WILD CARD TESTIMONY: Daron Wint's brother takes the stand at Mansion Murders trial

- A crucial witness for the prosecution in the D.C. Mansion Murders case spent several hours on the stand Wednesday.

Darrell Wint, the brother of suspect Daron Wint, is the wild card in this trial. Even though he has not been charged in this case, the defense has pointed the finger at Darrell Wint for masterminding the vicious murders of the Savopoulos family and their housekeeper.

Darrell Wint spent most of the day on the stand answering questions about where he was three years ago on May 13 and May 14 – the days of abductions and murders at the Savopoulos’ home on Woodland Drive in Northwest D.C.

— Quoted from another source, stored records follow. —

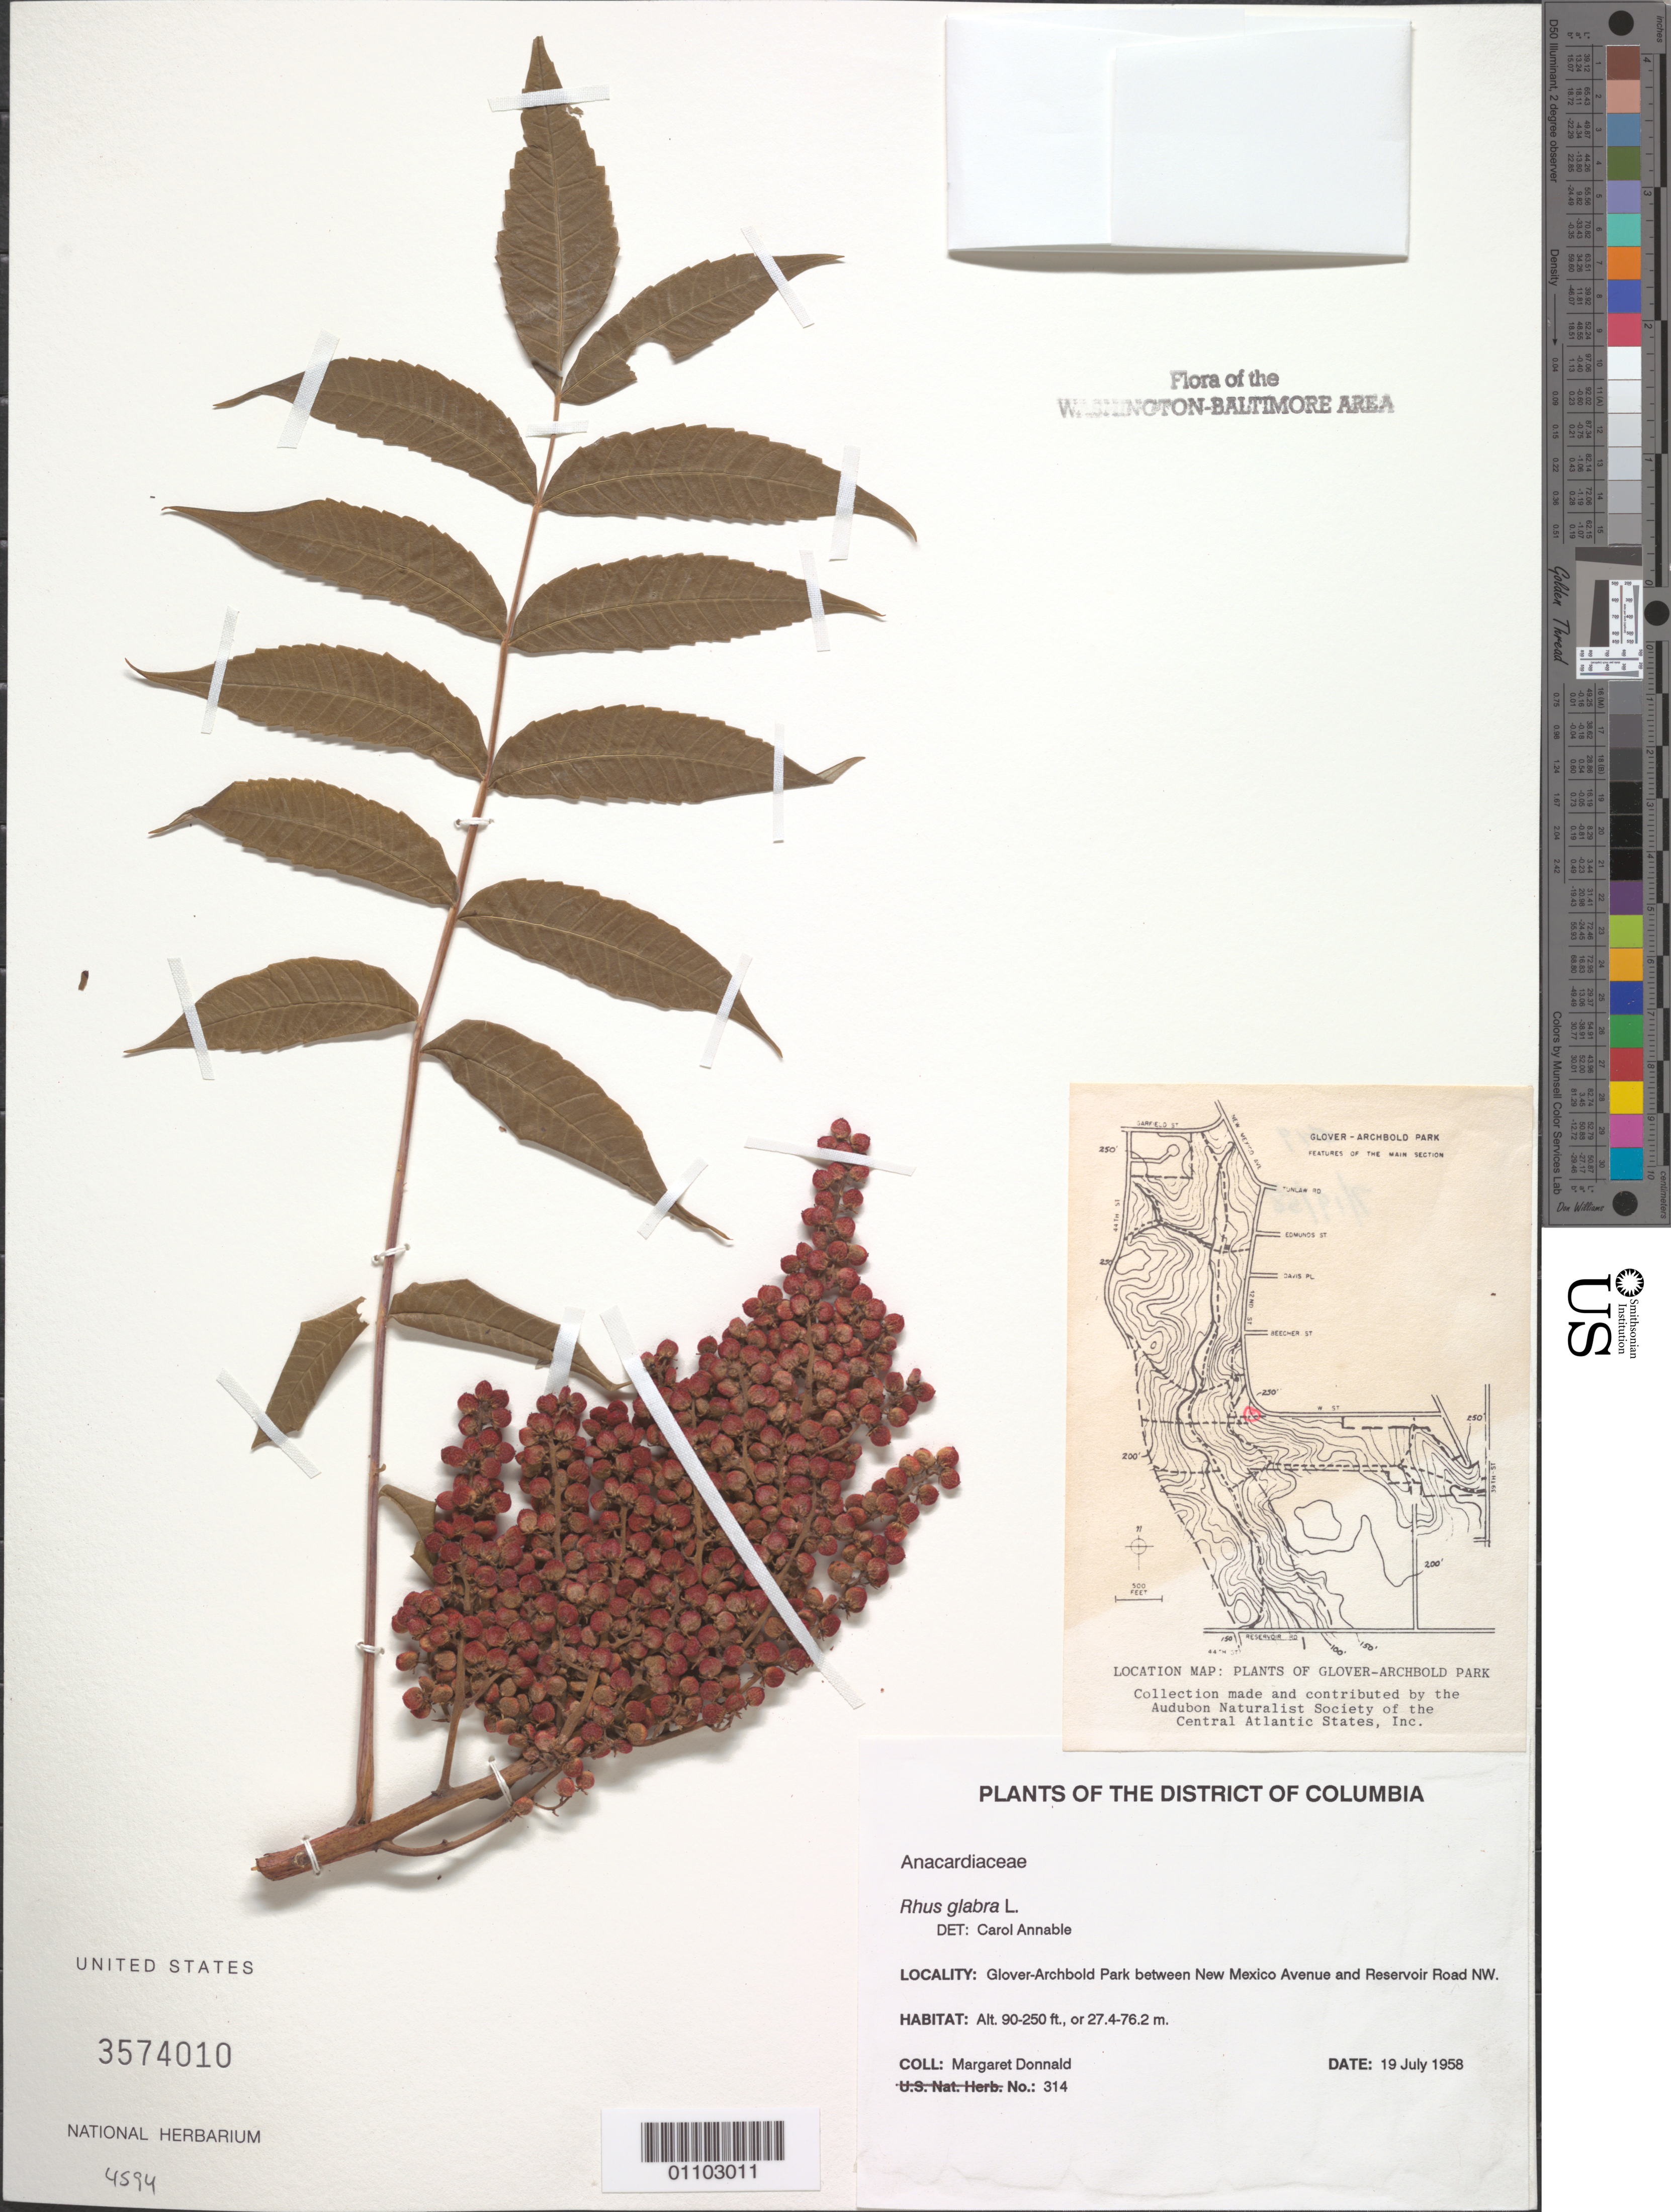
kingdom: Plantae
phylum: Tracheophyta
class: Magnoliopsida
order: Sapindales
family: Anacardiaceae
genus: Rhus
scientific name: Rhus glabra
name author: L.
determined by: Annable, C. R.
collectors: M. Donnald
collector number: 314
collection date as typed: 19 July 1958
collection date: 1958-07-19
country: United States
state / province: District of Columbia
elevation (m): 27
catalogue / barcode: US 3574010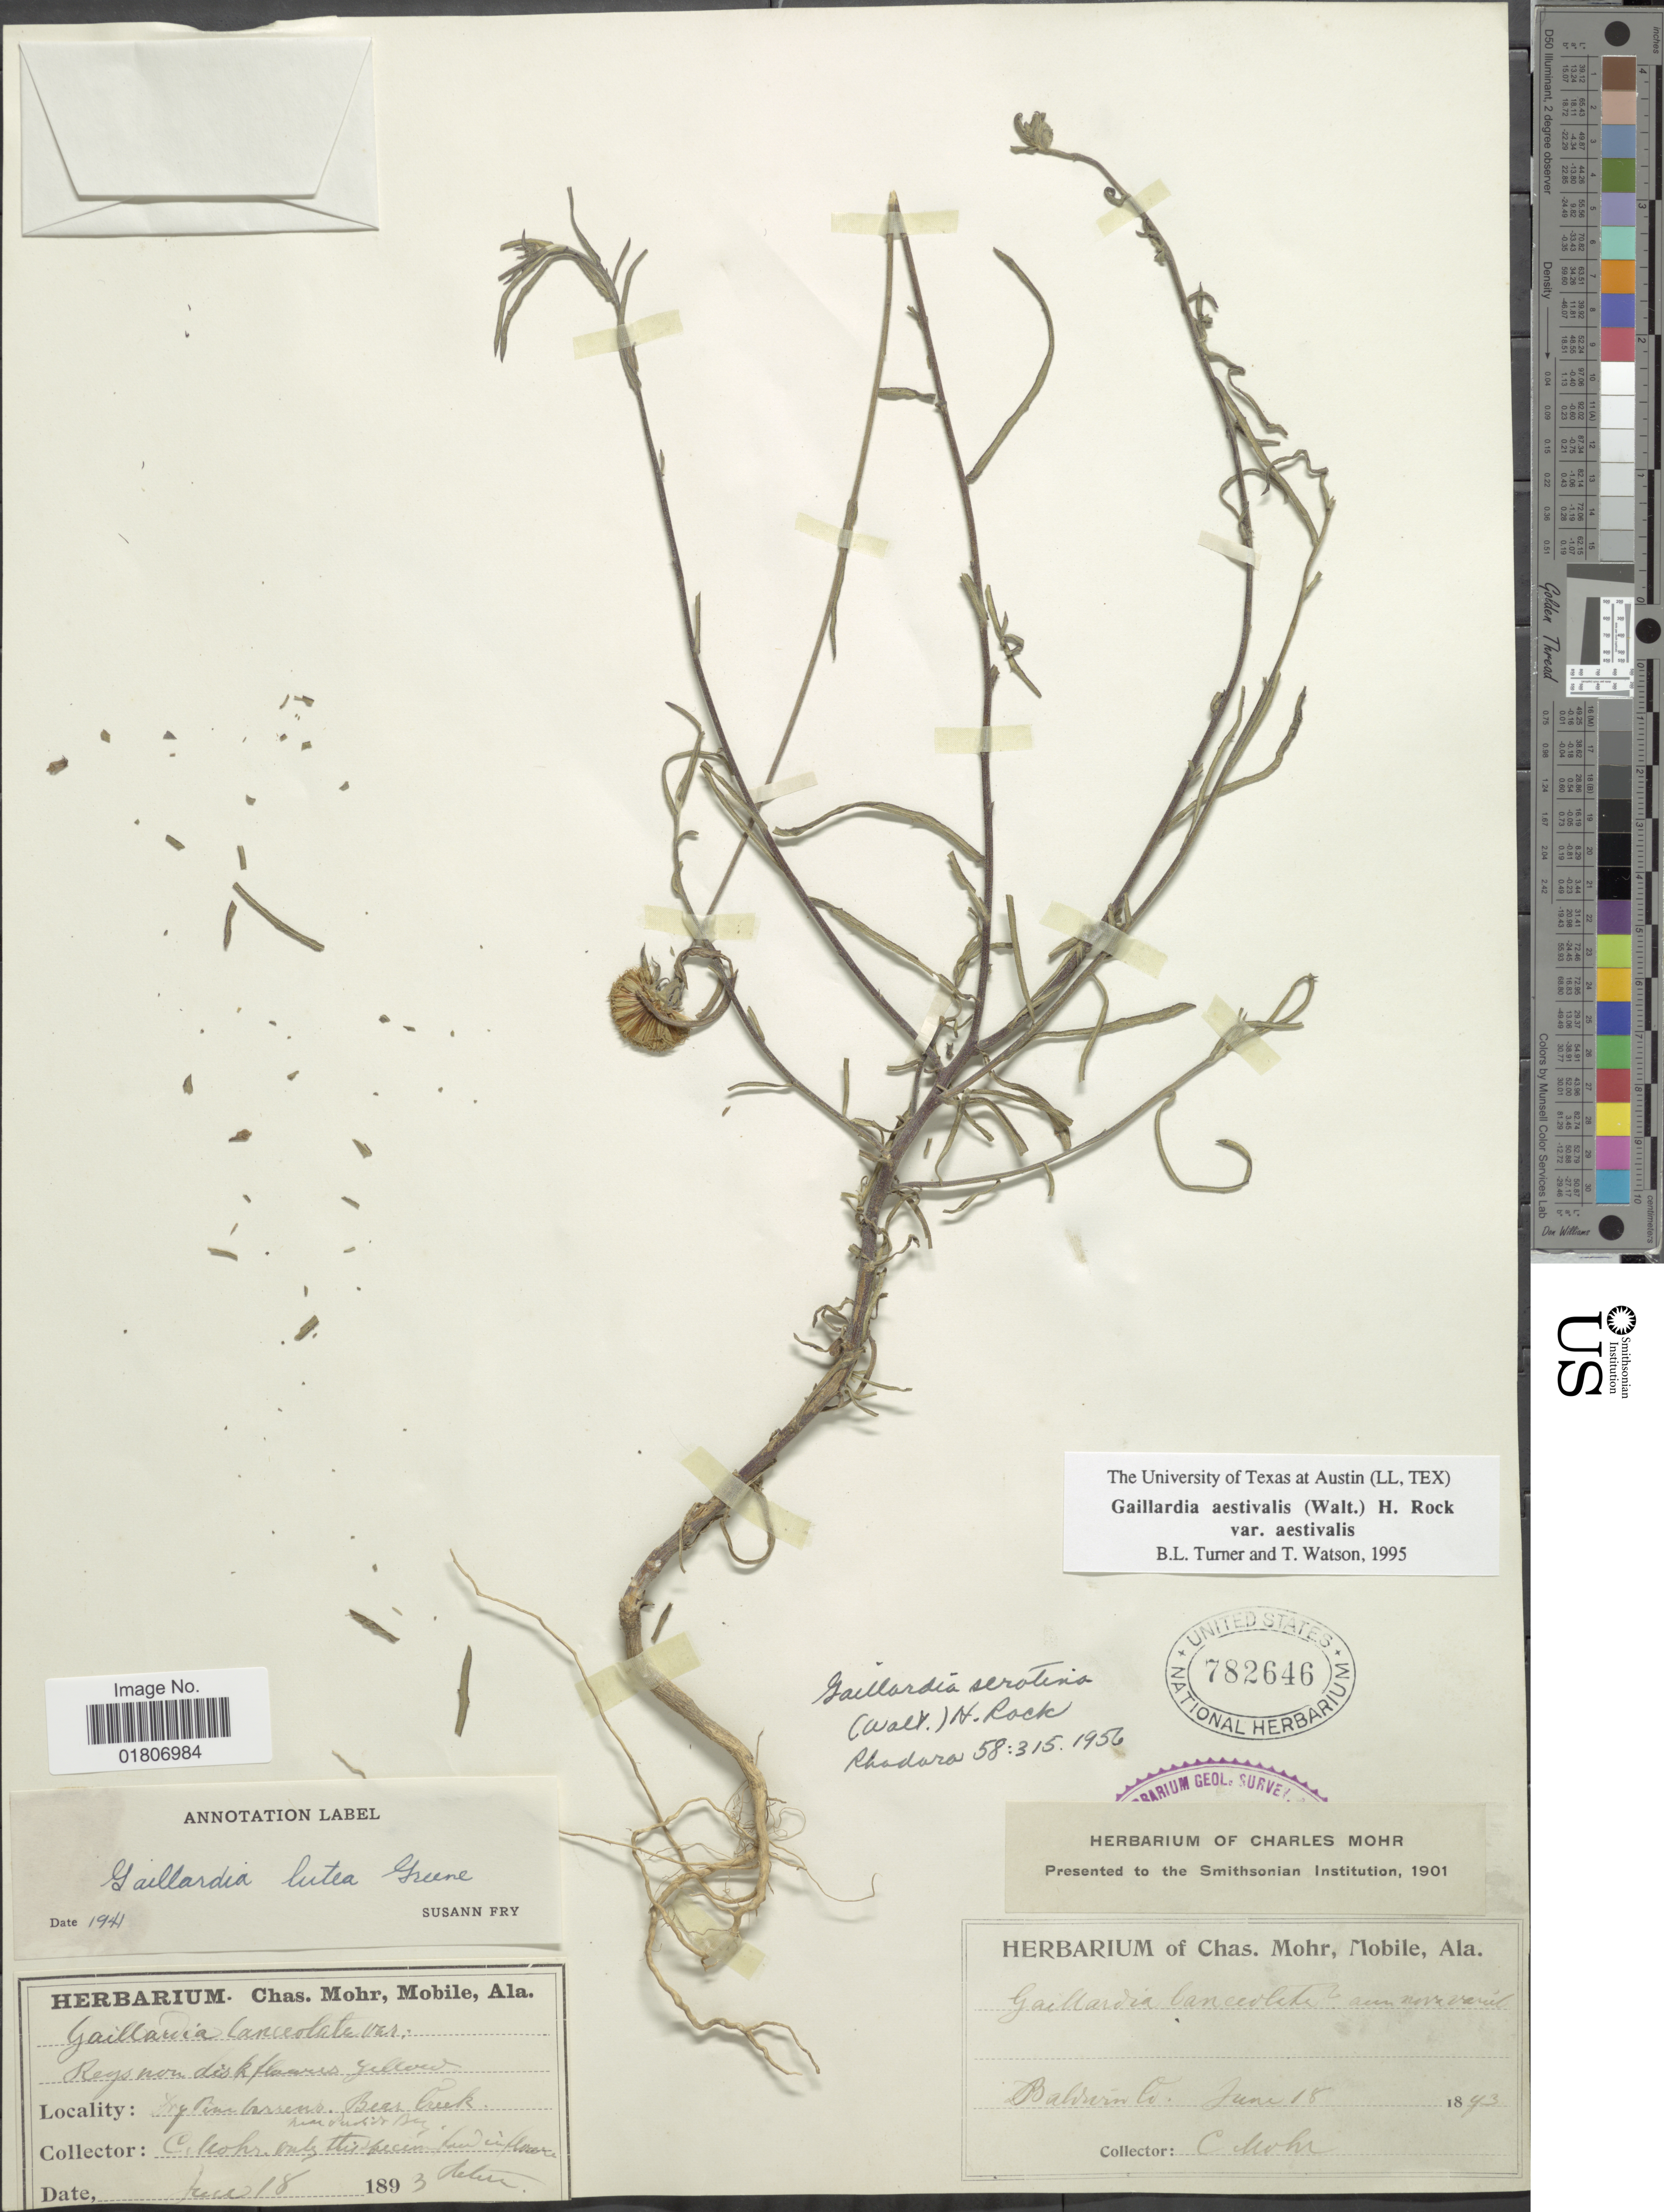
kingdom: Plantae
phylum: Tracheophyta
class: Magnoliopsida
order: Asterales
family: Asteraceae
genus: Gaillardia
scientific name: Gaillardia aestivalis var. aestivalis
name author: (Walter) H. Rock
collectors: Mohr, C. T. (herbarium)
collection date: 1893-06-18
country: United States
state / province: Arizona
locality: Bear Creek, near Austin Ariz.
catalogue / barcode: US 782646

Under questioning from both the prosecution and defense, Darrell Wint spoke mostly in one-word and two-word answers.

Multiple times during questioning from both sides, he testified he didn’t remember phone numbers he may have called or where he was at certain times from May 12 to May 21 - Darrell Wint had told the court that May 21 was the day that he helped his brother purchase money orders to pay for an attorney and arrange for Daron’s surrender to police.

Darrell Wint had a vague recollection as to where he was on May 13, which plays into the theory by the defense. He said he thinks he looked for work in the morning for a day laborer job at a trash hauling place, and then spent several hours at a friend’s house in Gaithersburg, Maryland looking at a video his friend had made.

Later that night, he thinks he was out drinking with two friends at a couple of bars on Georgia Avenue, but he wasn’t sure.

Prosecutors showed the jury phone records and a receipt to prove Darrell Wint was in Silver Spring, Md., and ordered a pizza from Domino’s on May 14 – at around the same time Daron Wint told the jury he was at Woodland Drive with his brother committing the crimes.

Prosecutors also showed records indicating Darrell Wint’s phone was in use all day on May 13 and May 14 – making and receiving dozens of calls. He swore under oath that the phone was with him both days and he gave it to no one.

Under cross examination and redirect testimony, Darrell Wint was asked if he wanted to be there on the stand. He responded that he did not want to be there and he was ashamed and disappointed about what his brother was being accused of.

Darrell Wint also made it very clear to the jury that he did come to the U.S. Attorney's Office several times to speak with the prosecutors about this case, but he never asked for immunity. He said he did receive a subpoena to testify, but he had nothing to hide.

The rebuttal testimony continues Thursday and closing arguments are expected to take place on Monday.